**Data:**
────────────────────

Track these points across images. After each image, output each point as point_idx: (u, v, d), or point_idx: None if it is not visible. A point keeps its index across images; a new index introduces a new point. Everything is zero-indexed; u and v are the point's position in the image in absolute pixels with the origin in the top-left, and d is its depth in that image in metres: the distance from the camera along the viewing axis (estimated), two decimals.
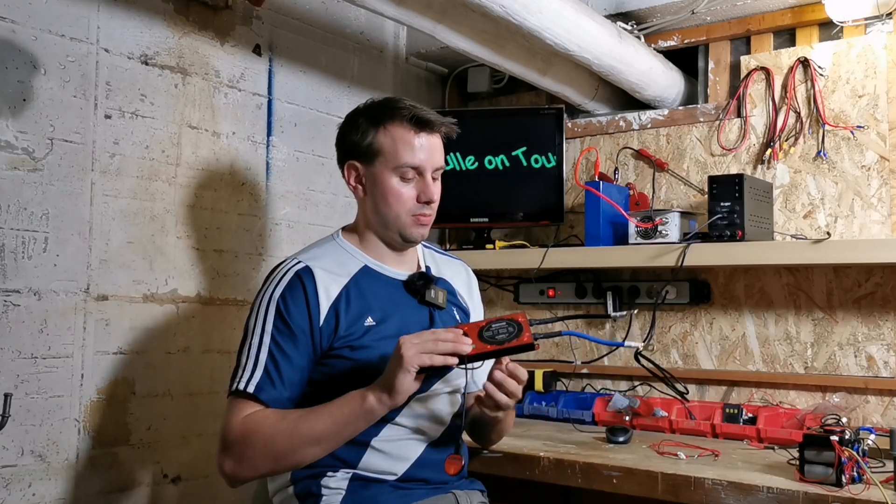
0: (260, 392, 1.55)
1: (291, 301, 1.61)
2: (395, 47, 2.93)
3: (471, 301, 1.91)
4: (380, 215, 1.72)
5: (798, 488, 1.62)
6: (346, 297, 1.65)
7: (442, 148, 1.75)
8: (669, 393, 2.49)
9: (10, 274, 1.84)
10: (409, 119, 1.68)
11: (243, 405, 1.57)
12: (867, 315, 2.30)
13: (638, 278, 2.65)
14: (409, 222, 1.70)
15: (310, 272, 1.64)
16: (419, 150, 1.68)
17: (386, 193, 1.69)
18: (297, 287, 1.62)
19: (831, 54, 2.38)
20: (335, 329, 1.62)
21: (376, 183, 1.70)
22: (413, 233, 1.71)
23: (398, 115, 1.69)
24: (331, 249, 1.74)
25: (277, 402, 1.57)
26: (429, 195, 1.69)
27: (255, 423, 1.54)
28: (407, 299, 1.73)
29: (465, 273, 1.94)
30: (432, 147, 1.71)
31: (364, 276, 1.70)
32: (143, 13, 2.13)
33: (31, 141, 1.88)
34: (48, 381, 1.90)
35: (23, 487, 1.85)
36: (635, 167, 2.72)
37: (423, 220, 1.71)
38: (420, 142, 1.69)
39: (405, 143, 1.68)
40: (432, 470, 1.68)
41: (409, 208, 1.69)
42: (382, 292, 1.70)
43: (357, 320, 1.64)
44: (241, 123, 2.37)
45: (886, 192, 2.29)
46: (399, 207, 1.69)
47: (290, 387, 1.59)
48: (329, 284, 1.65)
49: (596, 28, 2.26)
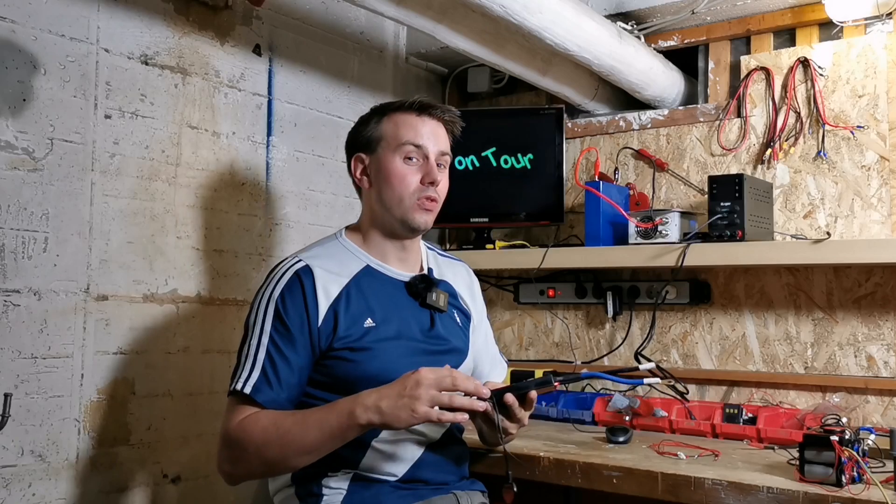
0: (256, 394, 1.55)
1: (290, 301, 1.60)
2: (395, 47, 2.93)
3: (472, 303, 1.91)
4: (384, 202, 1.70)
5: (798, 488, 1.62)
6: (346, 297, 1.64)
7: (447, 137, 1.74)
8: (669, 393, 2.49)
9: (10, 274, 1.84)
10: (411, 105, 1.70)
11: (240, 408, 1.57)
12: (867, 315, 2.30)
13: (638, 278, 2.65)
14: (412, 206, 1.68)
15: (309, 271, 1.64)
16: (422, 130, 1.69)
17: (390, 175, 1.68)
18: (296, 286, 1.62)
19: (831, 54, 2.38)
20: (334, 329, 1.61)
21: (380, 168, 1.70)
22: (417, 218, 1.68)
23: (401, 104, 1.72)
24: (333, 248, 1.73)
25: (274, 404, 1.56)
26: (433, 176, 1.67)
27: (250, 429, 1.53)
28: (408, 301, 1.72)
29: (466, 275, 1.93)
30: (436, 131, 1.71)
31: (365, 277, 1.69)
32: (143, 13, 2.13)
33: (31, 141, 1.88)
34: (48, 381, 1.90)
35: (23, 487, 1.85)
36: (635, 167, 2.72)
37: (427, 204, 1.68)
38: (422, 123, 1.69)
39: (407, 124, 1.69)
40: (433, 470, 1.68)
41: (412, 190, 1.67)
42: (383, 293, 1.70)
43: (357, 321, 1.63)
44: (241, 123, 2.37)
45: (886, 192, 2.29)
46: (403, 189, 1.67)
47: (288, 388, 1.58)
48: (329, 284, 1.64)
49: (596, 28, 2.26)
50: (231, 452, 1.55)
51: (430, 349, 1.71)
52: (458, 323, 1.81)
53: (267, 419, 1.53)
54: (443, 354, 1.71)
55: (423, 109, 1.70)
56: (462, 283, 1.90)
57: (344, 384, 1.59)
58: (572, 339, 2.77)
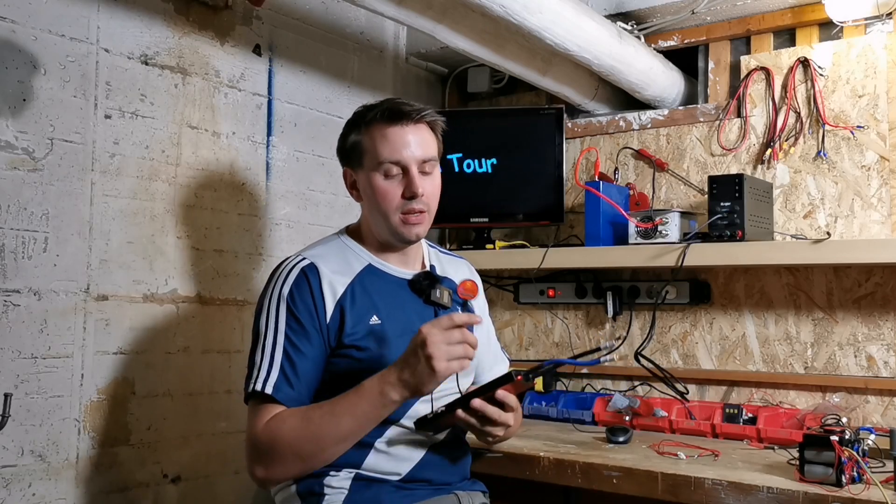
0: (277, 392, 1.55)
1: (299, 297, 1.61)
2: (395, 47, 2.93)
3: (475, 300, 1.91)
4: (374, 217, 1.71)
5: (798, 488, 1.62)
6: (351, 294, 1.65)
7: (428, 139, 1.69)
8: (669, 393, 2.49)
9: (10, 274, 1.84)
10: (383, 114, 1.66)
11: (263, 409, 1.56)
12: (867, 315, 2.30)
13: (638, 278, 2.65)
14: (398, 221, 1.67)
15: (315, 269, 1.64)
16: (397, 144, 1.65)
17: (374, 194, 1.67)
18: (303, 283, 1.62)
19: (831, 54, 2.38)
20: (341, 326, 1.62)
21: (365, 185, 1.70)
22: (404, 232, 1.68)
23: (373, 113, 1.68)
24: (335, 247, 1.74)
25: (295, 402, 1.56)
26: (412, 189, 1.65)
27: (279, 429, 1.53)
28: (412, 298, 1.73)
29: (468, 272, 1.94)
30: (412, 139, 1.66)
31: (368, 275, 1.70)
32: (143, 13, 2.13)
33: (31, 141, 1.88)
34: (48, 381, 1.90)
35: (23, 487, 1.85)
36: (635, 167, 2.72)
37: (412, 218, 1.67)
38: (397, 135, 1.65)
39: (382, 138, 1.66)
40: (435, 471, 1.69)
41: (395, 206, 1.66)
42: (387, 291, 1.70)
43: (362, 318, 1.64)
44: (241, 123, 2.37)
45: (886, 192, 2.29)
46: (387, 206, 1.66)
47: (307, 384, 1.58)
48: (334, 281, 1.64)
49: (596, 28, 2.26)
50: (263, 456, 1.55)
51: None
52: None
53: (293, 417, 1.54)
54: None
55: (394, 118, 1.66)
56: (464, 279, 1.90)
57: (350, 382, 1.58)
58: (572, 339, 2.77)
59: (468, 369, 1.75)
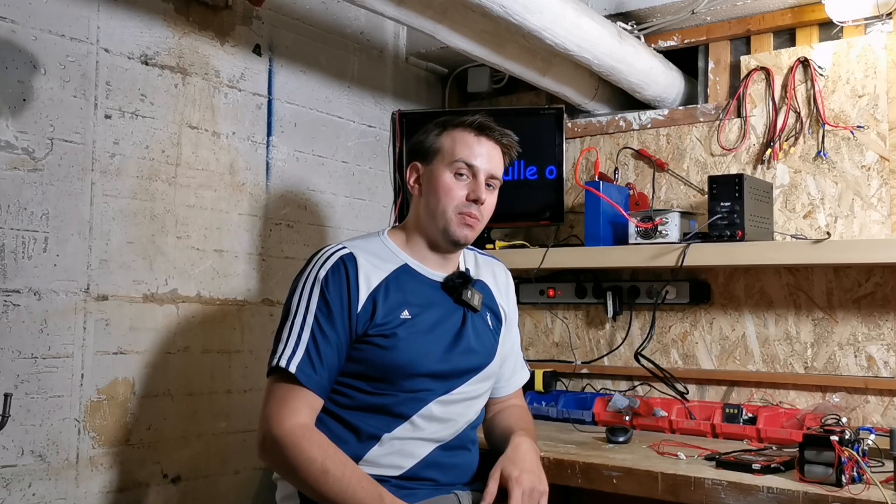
0: (301, 374, 1.58)
1: (334, 283, 1.65)
2: (395, 47, 2.93)
3: (507, 305, 1.93)
4: (430, 211, 1.74)
5: (798, 488, 1.62)
6: (385, 288, 1.68)
7: (501, 160, 1.79)
8: (669, 393, 2.49)
9: (10, 274, 1.84)
10: (471, 124, 1.75)
11: (286, 391, 1.58)
12: (867, 315, 2.30)
13: (638, 278, 2.65)
14: (454, 219, 1.72)
15: (353, 258, 1.68)
16: (474, 150, 1.74)
17: (438, 187, 1.73)
18: (340, 270, 1.66)
19: (831, 54, 2.38)
20: (371, 317, 1.65)
21: (431, 179, 1.75)
22: (457, 231, 1.73)
23: (463, 121, 1.77)
24: (374, 244, 1.77)
25: (317, 386, 1.59)
26: (478, 194, 1.72)
27: (302, 451, 1.53)
28: (443, 298, 1.76)
29: (503, 274, 1.96)
30: (490, 153, 1.76)
31: (403, 274, 1.73)
32: (143, 13, 2.13)
33: (31, 141, 1.89)
34: (48, 381, 1.90)
35: (23, 487, 1.85)
36: (635, 167, 2.71)
37: (468, 220, 1.73)
38: (477, 143, 1.74)
39: (464, 142, 1.74)
40: (440, 471, 1.70)
41: (456, 204, 1.72)
42: (419, 291, 1.74)
43: (393, 311, 1.67)
44: (241, 123, 2.37)
45: (886, 192, 2.29)
46: (447, 201, 1.72)
47: (329, 369, 1.62)
48: (370, 273, 1.68)
49: (596, 28, 2.26)
50: (275, 454, 1.57)
51: (458, 348, 1.74)
52: (490, 326, 1.84)
53: (317, 448, 1.54)
54: (469, 354, 1.75)
55: (482, 130, 1.75)
56: (499, 282, 1.93)
57: (370, 370, 1.63)
58: (572, 339, 2.77)
59: (488, 374, 1.78)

────────────────────

**Exercise:**
The data above should be repeated in full and exactly, with no pictures carried over.

**Solution to this problem:**
Track these points across images. After each image, output each point as point_idx: (u, v, d), or point_idx: None if it is not visible. A point keeps its index across images; a new index introduces a new point. Everything is zero-indexed; u and v are the point's position in the image in absolute pixels with the origin in the top-left, and d is its depth in that image in metres: the distance from the camera along the viewing axis (estimated), two decimals.
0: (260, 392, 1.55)
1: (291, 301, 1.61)
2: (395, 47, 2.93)
3: (471, 301, 1.91)
4: (380, 215, 1.72)
5: (798, 488, 1.62)
6: (346, 297, 1.65)
7: (442, 148, 1.75)
8: (669, 393, 2.49)
9: (10, 274, 1.84)
10: (409, 119, 1.68)
11: (243, 405, 1.57)
12: (867, 315, 2.30)
13: (638, 278, 2.65)
14: (409, 222, 1.70)
15: (310, 272, 1.64)
16: (419, 150, 1.68)
17: (386, 193, 1.69)
18: (297, 287, 1.62)
19: (831, 54, 2.38)
20: (335, 329, 1.62)
21: (376, 183, 1.70)
22: (413, 233, 1.71)
23: (398, 115, 1.69)
24: (331, 249, 1.74)
25: (277, 402, 1.57)
26: (429, 195, 1.69)
27: (255, 423, 1.54)
28: (407, 299, 1.73)
29: (465, 273, 1.94)
30: (432, 147, 1.71)
31: (364, 276, 1.70)
32: (143, 13, 2.13)
33: (31, 141, 1.88)
34: (48, 381, 1.90)
35: (23, 487, 1.85)
36: (635, 167, 2.72)
37: (423, 220, 1.71)
38: (420, 142, 1.69)
39: (405, 143, 1.68)
40: (432, 470, 1.68)
41: (409, 208, 1.69)
42: (382, 292, 1.70)
43: (357, 320, 1.64)
44: (241, 123, 2.37)
45: (886, 192, 2.29)
46: (399, 207, 1.69)
47: (290, 387, 1.59)
48: (329, 284, 1.65)
49: (596, 28, 2.26)
0: (256, 394, 1.55)
1: (290, 301, 1.60)
2: (395, 47, 2.93)
3: (472, 303, 1.91)
4: (384, 202, 1.70)
5: (798, 488, 1.62)
6: (346, 297, 1.64)
7: (447, 137, 1.74)
8: (669, 393, 2.49)
9: (10, 274, 1.84)
10: (411, 105, 1.70)
11: (240, 408, 1.57)
12: (867, 315, 2.30)
13: (638, 278, 2.65)
14: (412, 206, 1.68)
15: (309, 271, 1.64)
16: (422, 130, 1.69)
17: (390, 175, 1.68)
18: (296, 286, 1.62)
19: (831, 54, 2.38)
20: (334, 329, 1.61)
21: (380, 168, 1.70)
22: (417, 218, 1.68)
23: (401, 104, 1.72)
24: (333, 248, 1.73)
25: (274, 404, 1.56)
26: (433, 176, 1.67)
27: (250, 429, 1.53)
28: (408, 301, 1.72)
29: (466, 275, 1.93)
30: (436, 131, 1.71)
31: (365, 277, 1.69)
32: (143, 13, 2.13)
33: (31, 141, 1.88)
34: (48, 381, 1.90)
35: (23, 487, 1.85)
36: (635, 167, 2.72)
37: (427, 204, 1.68)
38: (422, 123, 1.69)
39: (407, 124, 1.69)
40: (433, 470, 1.68)
41: (412, 190, 1.67)
42: (383, 293, 1.70)
43: (357, 321, 1.63)
44: (241, 123, 2.37)
45: (886, 192, 2.29)
46: (403, 189, 1.67)
47: (288, 388, 1.58)
48: (329, 284, 1.64)
49: (596, 28, 2.26)
50: (231, 452, 1.55)
51: (430, 349, 1.71)
52: (458, 323, 1.81)
53: (267, 419, 1.53)
54: (443, 354, 1.71)
55: (423, 109, 1.70)
56: (462, 283, 1.90)
57: (344, 384, 1.59)
58: (572, 339, 2.77)
0: (277, 392, 1.55)
1: (299, 297, 1.61)
2: (395, 47, 2.93)
3: (475, 300, 1.91)
4: (374, 217, 1.71)
5: (798, 488, 1.62)
6: (351, 294, 1.65)
7: (428, 139, 1.69)
8: (669, 393, 2.49)
9: (10, 274, 1.84)
10: (383, 114, 1.66)
11: (263, 409, 1.56)
12: (867, 315, 2.30)
13: (638, 278, 2.65)
14: (398, 221, 1.67)
15: (315, 269, 1.64)
16: (397, 144, 1.65)
17: (374, 194, 1.67)
18: (303, 283, 1.62)
19: (831, 54, 2.38)
20: (341, 326, 1.62)
21: (365, 185, 1.70)
22: (404, 232, 1.68)
23: (373, 113, 1.68)
24: (335, 247, 1.74)
25: (295, 402, 1.56)
26: (412, 189, 1.65)
27: (279, 429, 1.53)
28: (412, 298, 1.73)
29: (468, 272, 1.94)
30: (412, 139, 1.66)
31: (368, 275, 1.70)
32: (143, 13, 2.13)
33: (31, 141, 1.88)
34: (48, 381, 1.90)
35: (23, 487, 1.85)
36: (635, 167, 2.72)
37: (412, 218, 1.67)
38: (397, 135, 1.65)
39: (382, 138, 1.66)
40: (435, 471, 1.69)
41: (395, 206, 1.66)
42: (387, 291, 1.70)
43: (362, 318, 1.64)
44: (241, 123, 2.37)
45: (886, 192, 2.29)
46: (387, 206, 1.66)
47: (307, 384, 1.58)
48: (334, 281, 1.64)
49: (596, 28, 2.26)
50: (263, 456, 1.55)
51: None
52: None
53: (293, 417, 1.54)
54: None
55: (394, 118, 1.66)
56: (464, 279, 1.90)
57: (350, 382, 1.58)
58: (572, 339, 2.77)
59: (468, 369, 1.75)
0: (301, 374, 1.58)
1: (334, 283, 1.65)
2: (395, 47, 2.93)
3: (507, 305, 1.93)
4: (430, 211, 1.74)
5: (798, 488, 1.62)
6: (385, 288, 1.68)
7: (501, 160, 1.79)
8: (669, 393, 2.49)
9: (10, 274, 1.84)
10: (471, 124, 1.75)
11: (286, 391, 1.58)
12: (867, 315, 2.30)
13: (638, 278, 2.65)
14: (454, 219, 1.72)
15: (353, 258, 1.68)
16: (474, 150, 1.74)
17: (438, 187, 1.73)
18: (340, 270, 1.66)
19: (831, 54, 2.38)
20: (371, 317, 1.65)
21: (431, 179, 1.75)
22: (457, 231, 1.73)
23: (463, 121, 1.77)
24: (374, 244, 1.77)
25: (317, 386, 1.59)
26: (478, 194, 1.72)
27: (302, 451, 1.53)
28: (443, 298, 1.76)
29: (503, 274, 1.96)
30: (490, 153, 1.76)
31: (403, 274, 1.73)
32: (143, 13, 2.13)
33: (31, 141, 1.89)
34: (48, 381, 1.90)
35: (23, 487, 1.85)
36: (635, 167, 2.71)
37: (468, 220, 1.73)
38: (477, 143, 1.74)
39: (464, 142, 1.74)
40: (440, 471, 1.70)
41: (456, 204, 1.72)
42: (419, 291, 1.74)
43: (393, 311, 1.67)
44: (241, 123, 2.37)
45: (886, 192, 2.29)
46: (447, 201, 1.72)
47: (329, 369, 1.62)
48: (370, 273, 1.68)
49: (596, 28, 2.26)
50: (275, 454, 1.57)
51: (458, 348, 1.74)
52: (490, 326, 1.84)
53: (317, 448, 1.54)
54: (469, 354, 1.75)
55: (482, 130, 1.75)
56: (499, 282, 1.93)
57: (370, 370, 1.63)
58: (572, 339, 2.77)
59: (488, 374, 1.78)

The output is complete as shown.